Aunque perdí hace tiempo esa sensación que conocemos como “espíritu
navideño” (que cada quien define o aplica a su modo, por más que en el
imaginario colectivo esté instalada una podríamos decir versión oficial de en qué
consiste), a pesar de la avasalladora e incontenible nostalgia que me agujerea
un poco más las ausencias y me provoca lágrimas amargas por lo que no volverá,
por los que se fueron, en los días previos a las celebraciones no logro (ni, en
gran medida, quiero) contener el cosquilleo infantil ante fechas que traen promesas
de alegría (o eso me empeñaba en anhelar cada año, tal deseo se empañaba inevitablemente
la tarde del 25 de diciembre y/o del 1 de enero -lo familiar no siempre es
agradable, en realidad lo es menos de lo que algunos pregonan, a veces
simplemente es lo reconocible, lo que ya conoces, es un término polisémico-),
jornadas sin clases y aparición de regalos al despertar la mañana de Reyes, el
cascabeleo de los villancicos que me brotan desde muy dentro (el pistoletazo de
salida -ni luces en la calle ni decretos de los grandes almacenes ni el muy
esperado anuncio de Freixenet- se daba en casa cuando el tío Miguel consideraba
que había llegado el momento propicio para escucharlos y procedía con ello),
los días en que todo se va contagiando de Navidad siempre me han acariciado el
corazón (incluso merecía la pena tener exámenes, algo muy habitual, con tal de
lo que vendría después) y, como digo, todavía soy capaz de abstraerme y dejarme
llevar aunque sea por unos minutos (pero, todo hay que decirlo, cada vez
aterrizo peor y el batacazo anímico me duele durante semanas). Y, a pesar de
que las fechas señaladas no fueron especialmente brillantes (todo lo contrario)

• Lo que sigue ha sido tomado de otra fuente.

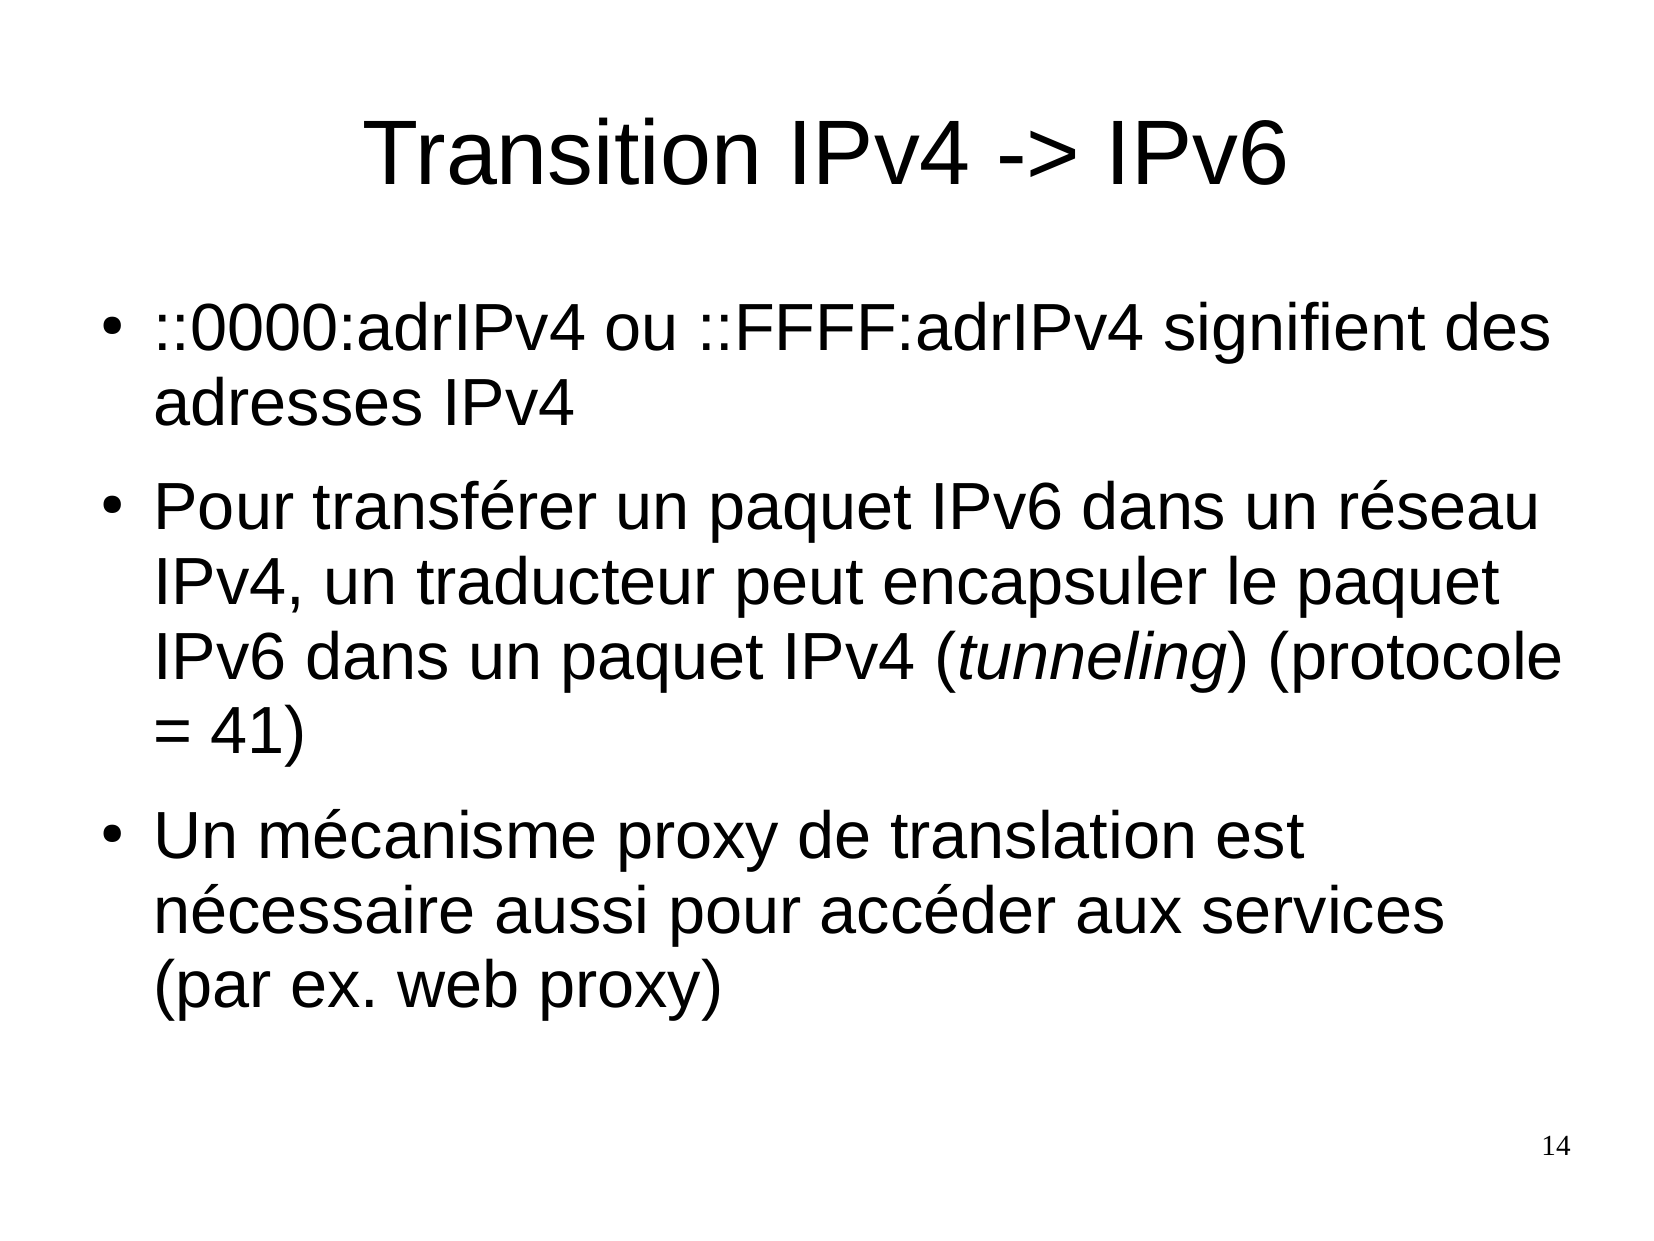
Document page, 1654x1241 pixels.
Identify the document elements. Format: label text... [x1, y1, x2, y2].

title Transition IPv4 -> IPv6 [82, 49, 1571, 257]
list ::0000:adrIPv4 ou ::FFFF:adrIPv4 signifient des adresses IPv4 Pour transférer un paquet IPv6 dans un réseau IPv4, un traducteur peut encapsuler le paquet IPv6 dans un paquet IPv4 (tunneling) (protocole = 41) Un mécanisme proxy de translation est nécessaire aussi pour accéder aux services (par ex. web proxy) [82, 290, 1571, 1109]
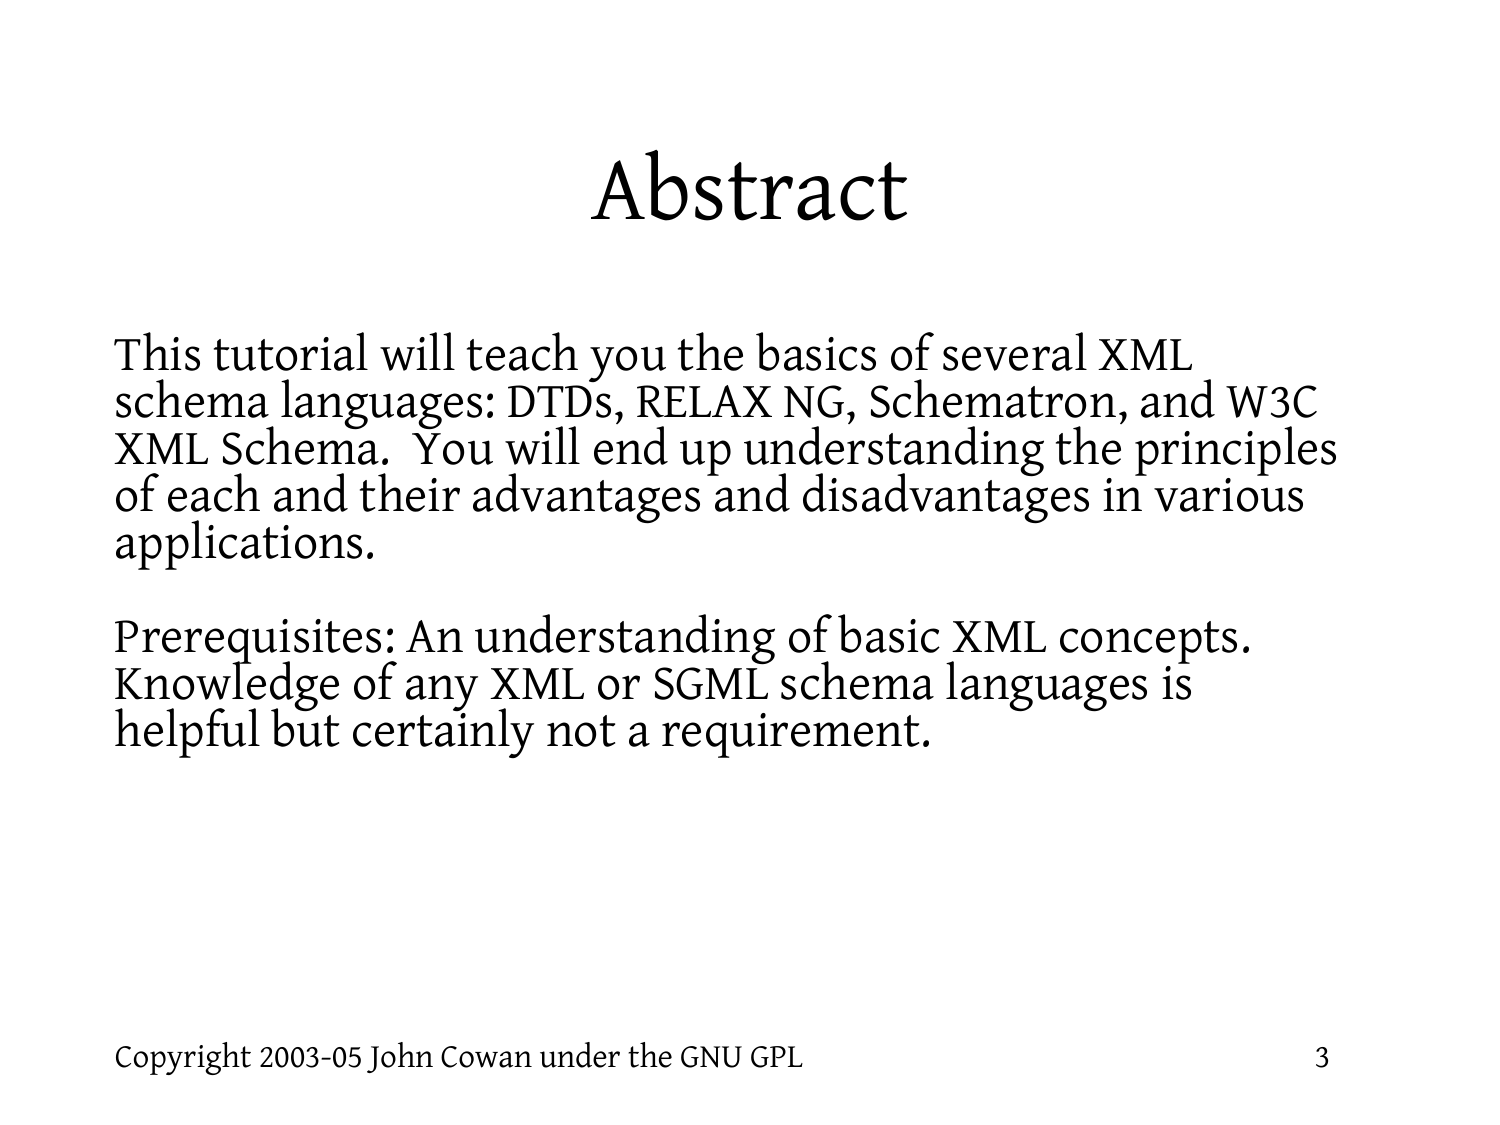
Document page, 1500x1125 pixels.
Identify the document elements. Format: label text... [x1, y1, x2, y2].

text_box This tutorial will teach you the basics of several XML schema languages: DTDs, RELAX NG, Schematron, and W3C XML Schema. You will end up understanding the principles of each and their advantages and disadvantages in various applications. Prerequisites: An understanding of basic XML concepts. Knowledge of any XML or SGML schema languages is helpful but certainly not a requirement. [99, 324, 1363, 999]
title Abstract [112, 99, 1388, 288]
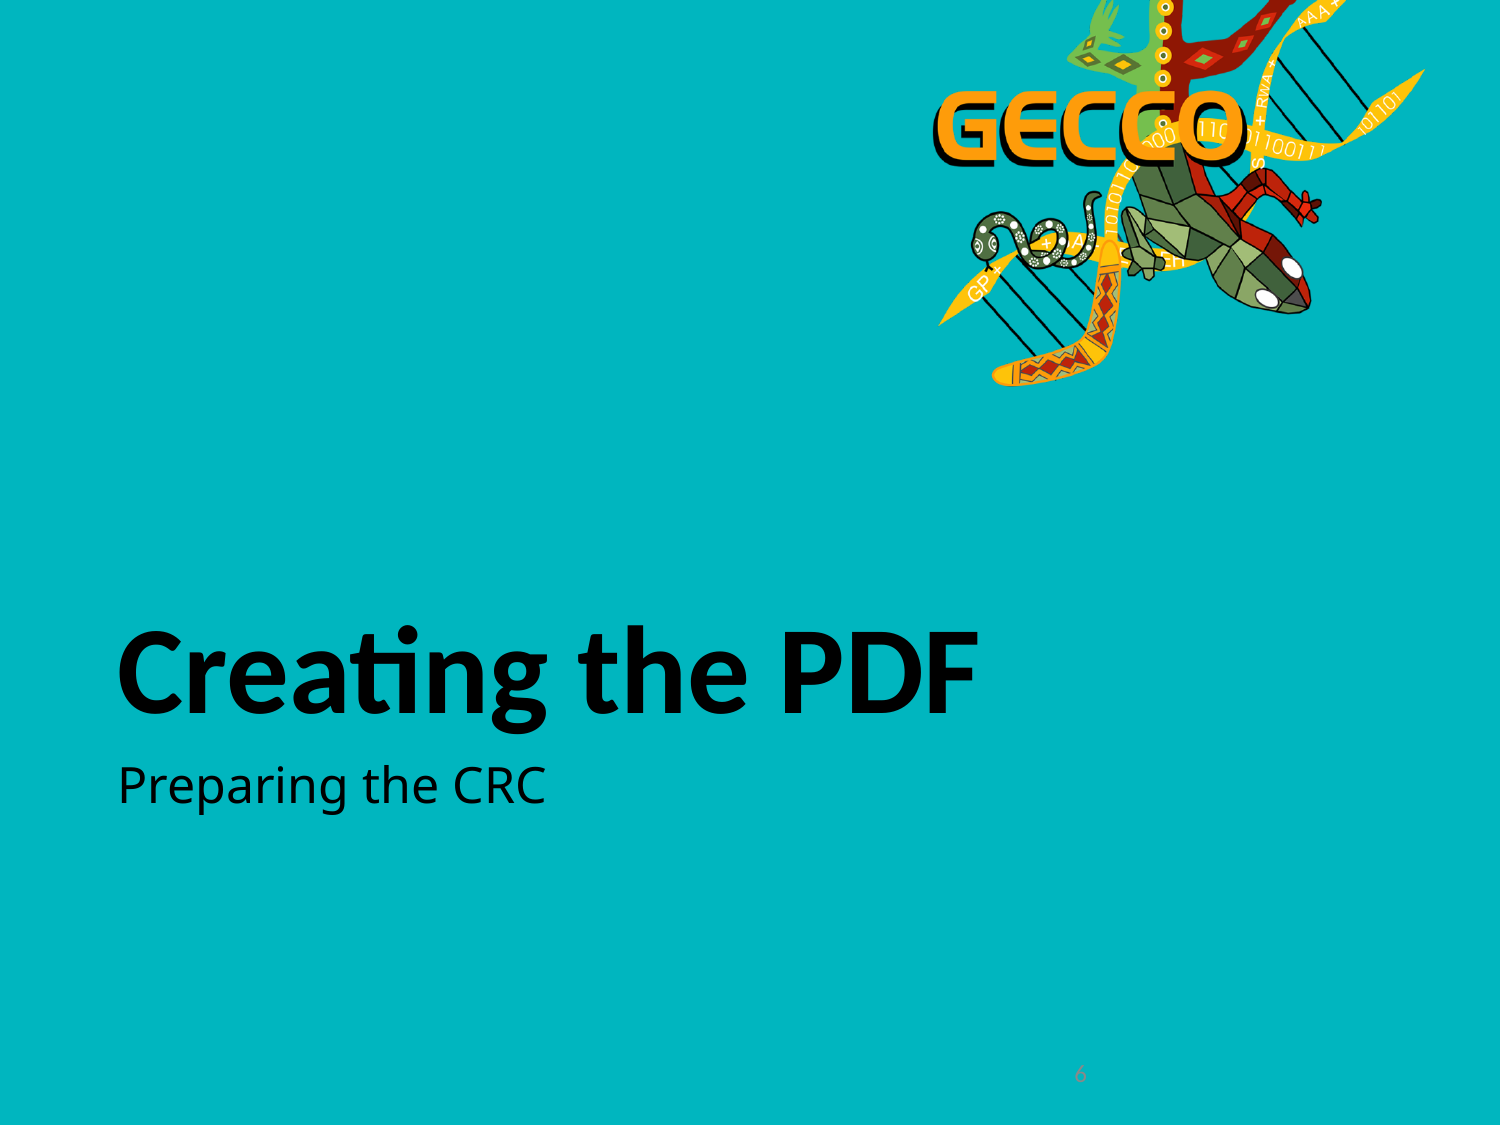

y tuve un sabor muy amargo en la boca (y en el corazón) mientras tanta gente
compartía mesa, canciones, brindis, algarabía e incluso Telepasión (que cada
año bate cotas de falta de imaginación y entusiasmo), recuerdo que durante los
últimos días de noviembre y gran parte de diciembre logré sobrellevar mi ciclotimia,
controlarla con mano firme para no dejarme arrastrar por esa enervante
hipersensibilidad que rápidamente me hunde en las aguas negras de la compunción
(a veces sin más motivo que mi propia tendencia a ello), sacar todo el partido
a las oportunidades dadas (que fueron variadas) para alegrarme el alma y
disfrutar de mi vocación periodística y mi pasión lectora.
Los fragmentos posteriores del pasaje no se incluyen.